• _TASK PROMPT_: Reproduce word for word the lines from the beginning of the entries to the line with "-In plus fata", both included, but none of the pictures.

============================================================

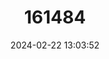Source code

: ---
title: "161484"
category: "Scyliorhinus stellaris"
draft: false
date: 2024-02-22 13:03:52
languages:
  Spanish; Castilian: ["Alitán"]
  French: ["Grande Roussette"]
  English: ["Nursehound"]
---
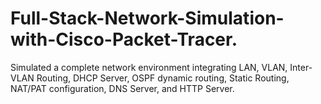 # Full-Stack-Network-Simulation-with-Cisco-Packet-Tracer.
Simulated a complete network environment integrating LAN, VLAN, Inter-VLAN Routing, DHCP Server, OSPF dynamic routing, Static Routing, NAT/PAT configuration, DNS Server, and HTTP Server.
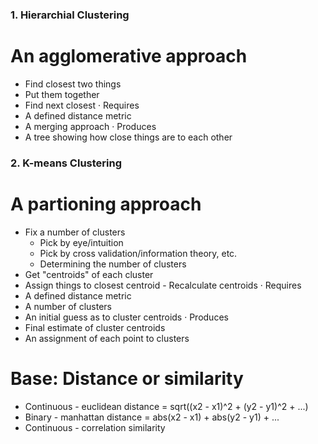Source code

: ### 1. Hierarchial Clustering
# An agglomerative approach
  - Find closest two things
  - Put them together
  - Find next closest
· Requires
  - A defined distance metric
  - A merging approach
· Produces
  - A tree showing how close things are to each other


### 2. K-means Clustering
# A partioning approach
  - Fix a number of clusters
    * Pick by eye/intuition
    * Pick by cross validation/information theory, etc.
    * Determining the number of clusters
  - Get "centroids" of each cluster
  - Assign things to closest centroid - Recalculate centroids
· Requires
  - A defined distance metric
  - A number of clusters
  - An initial guess as to cluster centroids
· Produces
  - Final estimate of cluster centroids
  - An assignment of each point to clusters


# Base: Distance or similarity
  - Continuous - euclidean distance
      = sqrt((x2 - x1)^2 + (y2 - y1)^2 + ...)
  - Binary - manhattan distance
      = abs(x2 - x1) + abs(y2 - y1) + ...
  - Continuous - correlation similarity


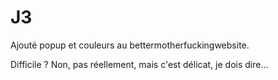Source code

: # J3
Ajouté popup et couleurs au bettermotherfuckingwebsite.

Difficile ? Non, pas réellement, mais c'est délicat, je dois dire…


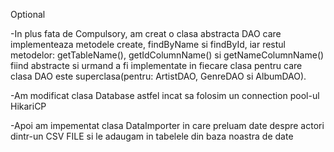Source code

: Optional  

-In plus fata de Compulsory, am creat o clasa abstracta DAO care implementeaza metodele create, findByName si findById, iar restul metodelor: getTableName(), getIdColumnName() si getNameColumnName() fiind abstracte si urmand a fi implementate in fiecare clasa pentru care clasa DAO este superclasa(pentru: ArtistDAO, GenreDAO si AlbumDAO).

-Am modificat clasa Database astfel incat sa folosim un connection pool-ul HikariCP

-Apoi am impementat clasa DataImporter in care preluam date despre actori dintr-un CSV FILE si le adaugam in tabelele din baza noastra de date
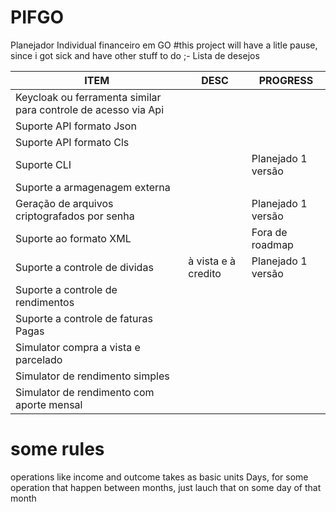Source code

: # PIFGO
Planejador Individual financeiro em GO
#this project will have a litle pause, since i got sick and have other stuff to do ;-
Lista de desejos

|ITEM |DESC|PROGRESS | 
|-----|----|---------| 
|Keycloak ou ferramenta similar para controle de acesso via Api|||
|Suporte API formato Json|||
|Suporte API formato Cls|||
|Suporte CLI||Planejado 1 versão|
|Suporte a armagenagem externa|||
|Geração de arquivos criptografados por senha||Planejado 1 versão| 
|Suporte ao formato XML||Fora de roadmap|
|Suporte a controle de dividas|à vista e à credito|Planejado 1 versão|
|Suporte a controle de rendimentos|||
|Suporte a controle de faturas Pagas|||
|Simulator compra a vista e parcelado|||
|Simulator de rendimento simples|||
|Simulator de rendimento com aporte mensal|||


# some rules
operations like income and outcome takes as basic units Days, for some operation that happen between months, just lauch that on some day of that month
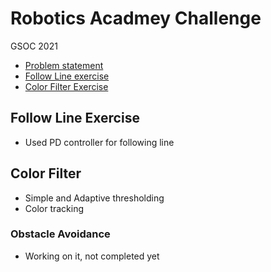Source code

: # Robotics Acadmey Challenge
GSOC 2021

* [Problem statement](https://jderobot.github.io/RoboticsAcademy/exercises/)
* [Follow Line exercise](https://youtu.be/DVvvCSaPOWs)
* [Color Filter Exercise](https://youtu.be/ywXBHeZC5QA)

## Follow Line Exercise
- Used PD controller for following line

## Color Filter
- Simple and Adaptive thresholding
- Color tracking

### Obstacle Avoidance
- Working on it, not completed yet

============================================================

• _EXPECTED ANSWER_:
Source code

: ---
title: "161484"
category: "Scyliorhinus stellaris"
draft: false
date: 2024-02-22 13:03:52
languages:
  Spanish; Castilian: ["Alitán"]
  French: ["Grande Roussette"]
  English: ["Nursehound"]
---
 # Full-Stack-Network-Simulation-with-Cisco-Packet-Tracer.
Simulated a complete network environment integrating LAN, VLAN, Inter-VLAN Routing, DHCP Server, OSPF dynamic routing, Static Routing, NAT/PAT configuration, DNS Server, and HTTP Server.
Source code

: ### 1. Hierarchial Clustering
# An agglomerative approach
  - Find closest two things
  - Put them together
  - Find next closest
· Requires
  - A defined distance metric
  - A merging approach
· Produces
  - A tree showing how close things are to each other


### 2. K-means Clustering
# A partioning approach
  - Fix a number of clusters
    * Pick by eye/intuition
    * Pick by cross validation/information theory, etc.
    * Determining the number of clusters
  - Get "centroids" of each cluster
  - Assign things to closest centroid - Recalculate centroids
· Requires
  - A defined distance metric
  - A number of clusters
  - An initial guess as to cluster centroids
· Produces
  - Final estimate of cluster centroids
  - An assignment of each point to clusters


# Base: Distance or similarity
  - Continuous - euclidean distance
      = sqrt((x2 - x1)^2 + (y2 - y1)^2 + ...)
  - Binary - manhattan distance
      = abs(x2 - x1) + abs(y2 - y1) + ...
  - Continuous - correlation similarity


Source code

: # J3
Ajouté popup et couleurs au bettermotherfuckingwebsite.

Difficile ? Non, pas réellement, mais c'est délicat, je dois dire…


Source code

: Optional  

-In plus fata de Compulsory, am creat o clasa abstracta DAO care implementeaza metodele create, findByName si findById, iar restul metodelor: getTableName(), getIdColumnName() si getNameColumnName() fiind abstracte si urmand a fi implementate in fiecare clasa pentru care clasa DAO este superclasa(pentru: ArtistDAO, GenreDAO si AlbumDAO).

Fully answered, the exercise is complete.